What is a good memory score?

On the sequence test, average adults reach 5–7 before failing — this matches the classic 'magic number 7±2' working-memory limit. Reaching 9+ is above average; 12+ is exceptional. On the visual board test, recalling a 4×4 board (16 cells) with 6 highlights perfectly is solid; 5×5 with 8 highlights is impressive. Both decline gradually with age.

Can memory be improved with practice?

Yes — through deliberate technique, not raw repetition. Memory athletes use methods like the Memory Palace (linking items to physical locations) and chunking (grouping numbers into meaningful sequences). For digit spans, chunking 4-7-9-2 as 'forty-seven, ninety-two' immediately doubles your span. Pure repetition of the same test improves your test score but doesn't transfer to other memory tasks.

Why does my score vary so much?

Working memory is highly state-dependent. Caffeine, sleep, time of day, hydration, and stress all push it ±20% within a single day. Test variance is normal and expected. For a stable baseline, take 5 attempts across different days and average — single-shot results are noise.
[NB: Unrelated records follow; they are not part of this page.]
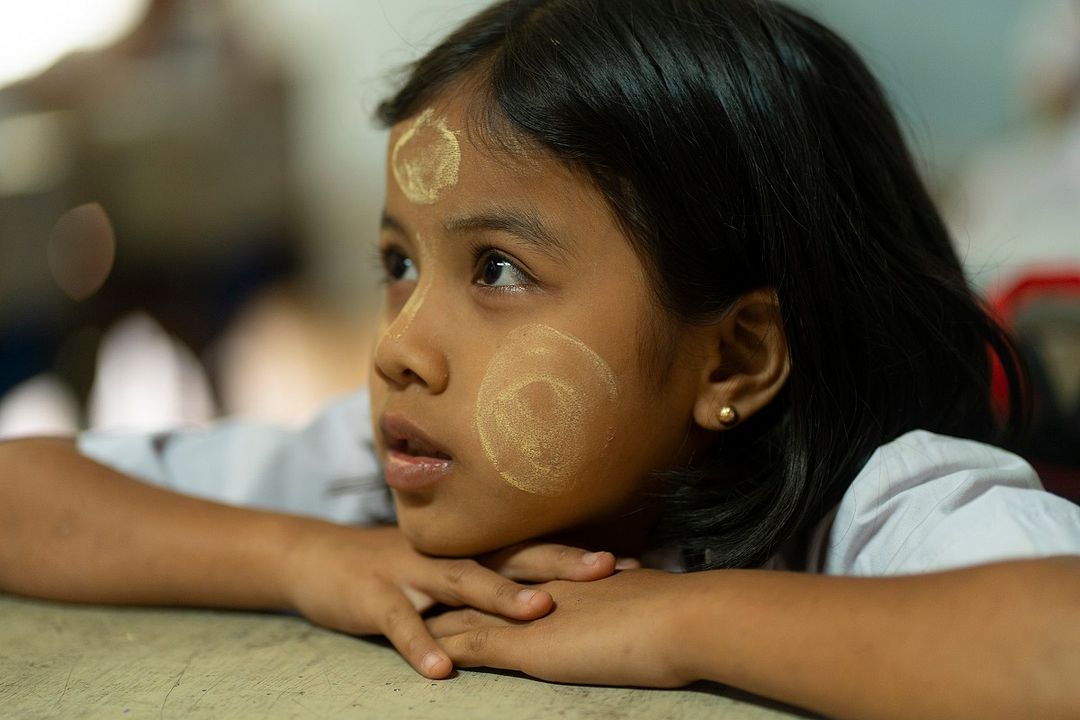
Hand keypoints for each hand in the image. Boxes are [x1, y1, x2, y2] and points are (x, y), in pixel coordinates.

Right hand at [280, 523, 621, 678]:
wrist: (320, 559)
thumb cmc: (396, 569)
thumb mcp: (447, 567)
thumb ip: (491, 574)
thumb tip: (550, 591)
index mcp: (472, 548)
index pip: (534, 547)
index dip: (580, 555)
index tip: (633, 562)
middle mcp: (450, 554)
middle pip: (512, 555)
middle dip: (560, 563)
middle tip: (608, 570)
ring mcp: (413, 574)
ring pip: (462, 582)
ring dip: (500, 597)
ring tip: (538, 613)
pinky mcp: (376, 599)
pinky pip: (402, 624)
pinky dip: (421, 646)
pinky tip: (442, 670)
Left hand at [428, 568, 698, 687]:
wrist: (681, 619)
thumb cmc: (679, 613)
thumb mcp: (645, 596)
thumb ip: (628, 593)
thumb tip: (638, 592)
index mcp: (570, 572)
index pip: (520, 567)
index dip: (494, 569)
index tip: (470, 568)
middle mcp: (543, 585)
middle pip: (486, 580)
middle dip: (455, 584)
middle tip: (423, 583)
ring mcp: (532, 614)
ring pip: (472, 612)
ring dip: (441, 618)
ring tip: (410, 619)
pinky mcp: (527, 646)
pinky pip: (476, 646)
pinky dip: (450, 651)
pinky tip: (429, 658)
How does memory change with age?

Working memory peaks in the late teens and stays roughly flat until the late 30s, then declines about 5% per decade. By age 60, average sequence span drops from 7 to about 5. Long-term memory (facts, episodes) holds up much better than working memory; chess masters in their 60s outperform 20-year-olds in their domain.

Is this related to dementia screening?

No. Clinical memory screening uses validated tools (Mini-Mental State Exam, MoCA) administered by clinicians. Our test measures normal working-memory variability and isn't a diagnostic instrument. If you're concerned about memory decline, especially if it's affecting daily life, consult a doctor.

Why does sequence get harder than visual?

Sequence memory loads serial information into working memory — order matters and the brain has limited slots (about 7±2). Visual memory uses spatial chunking — your brain can encode a board pattern as a shape, not as 16 cells, which lets you remember more total information at once. Different cognitive systems with different capacities.